About the author: Joseph E Gagnon is a senior fellow at the Peterson Institute for International Economics and a former Federal Reserve official.
Almost all economic forecasters, including those at the Federal Reserve Board, did not see last year’s surge in inflation coming. Me and a few other economists warned in February 2021 that President Biden’s US bailout plan, coming on top of previous Covid-19 relief packages, would drive spending beyond the economy’s productive capacity and push inflation higher. Still, we did not anticipate the additional inflationary impact of new waves of Covid variants, which deterred workers from returning to work and further encouraged consumers to shift spending from services to goods, fueling inflationary shortages in semiconductors and Supply chains significantly worsened. The end result was the highest 12-month inflation rate in 40 years, nearly 6% in December 2021, based on the Fed’s preferred measure.
With inflation well above target and an unemployment rate near multi-decade lows, the Fed’s ultra-loose monetary stance is clearly inappropriate. To his credit, the Fed has taken steps to correct its mistake while signaling that there is much more to come this year. There are many historical examples of Fed tightening causing a recession, leading some observers to fear a repeat. But there are previous examples of Fed tightening where this has not been the case. There’s a good chance we’ll avoid a recession in 2022 and 2023.
The main reason the Fed is unlikely to trigger a recession is that inflation is likely to fall sharply this year regardless of the Fed’s actions. There are many factors behind the upcoming slowdown in inflation. First, Congress is not considering any more aid packages. The budget deficit narrows sharply as additional infrastructure and welfare packages will be much smaller than recent aid packages. Second, a return of consumer demand to a more normal balance between goods and services will reduce goods inflation much more than it will increase services inflation. Third, rapid investments in semiconductor fabs and other measures to reduce shortages will lower the prices of affected products such as cars. And fourth, a return to post-Omicron normalcy, if it occurs, will increase workers’ willingness and ability to return to full-time work, increasing the productive capacity of the economy. A counteracting factor is strong housing demand, which is likely to push up rental prices throughout the year.
Perhaps the most important signs of the impending fall in inflation can be seen in surveys of inflation expectations by households and professional forecasters, and in bond yields compensating for inflation. All of these measures show elevated inflation in 2022 but a sharp fall to pre-pandemic inflation levels in 2023 and beyond. Stable inflation rates over the past 30 years have anchored long-term inflation expectations, in contrast to the 1970s when the Fed’s lack of a sound policy framework pushed inflation expectations higher with every rise in prices.
The great accumulation of household savings of the last two years will support consumer spending, making a recession in 2022 extremely unlikely. Therefore, the Fed should move quickly to at least neutral policy, which would require short-term interest rates at or just above 2% and a fairly rapid outflow of the long-dated bonds it has been buying over the past two years to support economic activity. The Fed doesn’t have to go all the way in one meeting; The key is to signal that it wants to get there in the coming year as long as inflation stays above 2% and unemployment stays low. My recommendation would be to raise the Federal Funds Rate Target by 0.25 percentage points at each of the next eight meetings and announce soon that maturing bonds will be allowed off the Fed’s balance sheet as early as April, with runoffs being gradually allowed through the fall to a cap of reach $100 billion per month. That would be twice as fast as the pace of outflows following the Fed’s last asset purchase and would hasten the return to more neutral conditions in bond markets.

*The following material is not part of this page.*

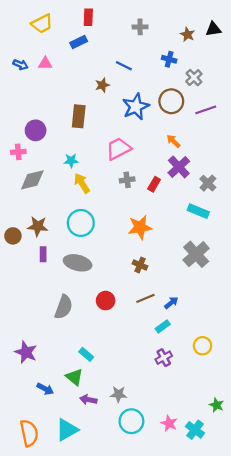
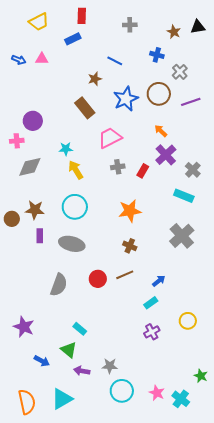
brown rectangle: (79, 116) -> (85, 108), moved, turned -45
brown line: (145, 298) -> (125, 275), moved

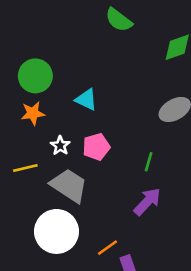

It is unlikely that monetary policy tightening to near neutrality in the coming year alone would result in a recession in 2023. In addition, the Fed will have plenty of opportunities to refine its monetary policy stance when new inflation and employment data are released. It is possible that a new and unforeseen shock could hit the economy in either a positive or negative direction. As always, the Fed must remain flexible and data-sensitive, and be ready to stop tightening if the economy weakens or tighten further if inflation doesn’t fall sharply over the course of 2022.